Real Estate Matters: The headache of a low appraisal

By Ilyce R. Glink and Samuel J. Tamkin
Saturday, November 14, 2009

Q: I applied for a refinance with my current lender. I did my application over the phone and was then told the rates and options. I was told I would most likely not need an appraisal, but if I did need one, the lender would pay for it.

I locked in the rate and terms and paid the $395 application fee by credit card. Three weeks later, I was told that the lender did want an appraisal -- but I would not be responsible for payment of the appraisal fee.

My home appraised for $50,000 less than my mortgage balance, so the rates and terms changed drastically. I was sent an e-mail saying that my initial terms and rate could not be given to me, and if I didn't take the new terms and fees, I would lose my $395 application fee.

This does not sound legal or ethical to me because the terms I was offered after the appraisal were different than what I was quoted. Am I stuck with the higher rates and points, and will I lose my $395 if I don't go through with the refinance?

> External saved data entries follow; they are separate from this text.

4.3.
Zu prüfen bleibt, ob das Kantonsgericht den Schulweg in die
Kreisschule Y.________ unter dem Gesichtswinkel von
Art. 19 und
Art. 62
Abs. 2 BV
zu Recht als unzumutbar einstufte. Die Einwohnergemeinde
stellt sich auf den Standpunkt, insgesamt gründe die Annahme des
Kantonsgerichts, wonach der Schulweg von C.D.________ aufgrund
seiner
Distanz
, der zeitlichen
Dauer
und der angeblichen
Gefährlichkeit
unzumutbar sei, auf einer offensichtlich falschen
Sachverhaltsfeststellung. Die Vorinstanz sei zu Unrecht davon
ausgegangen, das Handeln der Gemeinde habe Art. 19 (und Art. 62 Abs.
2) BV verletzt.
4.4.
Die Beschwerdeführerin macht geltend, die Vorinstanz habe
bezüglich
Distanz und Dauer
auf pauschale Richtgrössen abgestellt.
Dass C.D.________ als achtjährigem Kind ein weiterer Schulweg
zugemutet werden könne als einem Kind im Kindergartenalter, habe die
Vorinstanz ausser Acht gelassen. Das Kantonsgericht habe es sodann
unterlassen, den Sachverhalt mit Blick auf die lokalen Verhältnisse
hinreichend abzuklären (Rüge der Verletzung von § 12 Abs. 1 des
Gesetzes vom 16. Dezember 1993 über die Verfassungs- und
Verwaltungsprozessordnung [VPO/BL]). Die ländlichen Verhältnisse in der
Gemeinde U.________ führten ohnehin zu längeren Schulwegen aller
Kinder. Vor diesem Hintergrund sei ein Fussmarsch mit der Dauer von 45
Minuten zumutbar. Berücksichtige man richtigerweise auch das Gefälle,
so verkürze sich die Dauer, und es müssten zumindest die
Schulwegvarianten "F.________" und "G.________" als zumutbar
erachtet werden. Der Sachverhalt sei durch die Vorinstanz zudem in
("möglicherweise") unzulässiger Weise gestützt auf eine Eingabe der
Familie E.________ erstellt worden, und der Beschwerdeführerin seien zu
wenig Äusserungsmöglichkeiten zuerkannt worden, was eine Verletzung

A: You told the lender on the phone what your property was worth. The lender priced the loan based on that information. Unfortunately, your estimate of what your property was worth was $50,000 short. Because you don't have the equity that the lender requires, you cannot get the loan you were hoping to get.

If you look at the paperwork, you'll probably see language that requires your home to appraise out in order to qualify for the quoted interest rate, fees and terms.

The lender isn't trying to scam you. It's that the government is backing about 90 percent of loans out there, and Uncle Sam is extremely strict about the home equity you have during a refinance.

Your biggest problem is that you're $50,000 underwater with your mortgage. While you'll be out the $395, you may be best off sticking with the loan you have (provided that the interest rate isn't over 8 percent) until you have paid down more of your balance.

If you think the appraiser was in error in determining the value of your property, you might want to research what homes have recently sold for in your area. If homes are selling for prices that approach what you thought was the value of your home, you might be able to go back to the lender.

Q: I bought a house in a short sale at the end of August and have since received a claim-of-lien letter from a painter. The builder must not have paid the painter. Am I responsible for the debt owed by the builder?

A: You may be responsible for the lien because it wasn't settled at the closing and paid out of the closing proceeds. This is one of the problems with doing a short sale as opposed to a foreclosure, where all liens are usually wiped out.

Unpaid contractors in most states have the right to file a lien months after the work has been finished.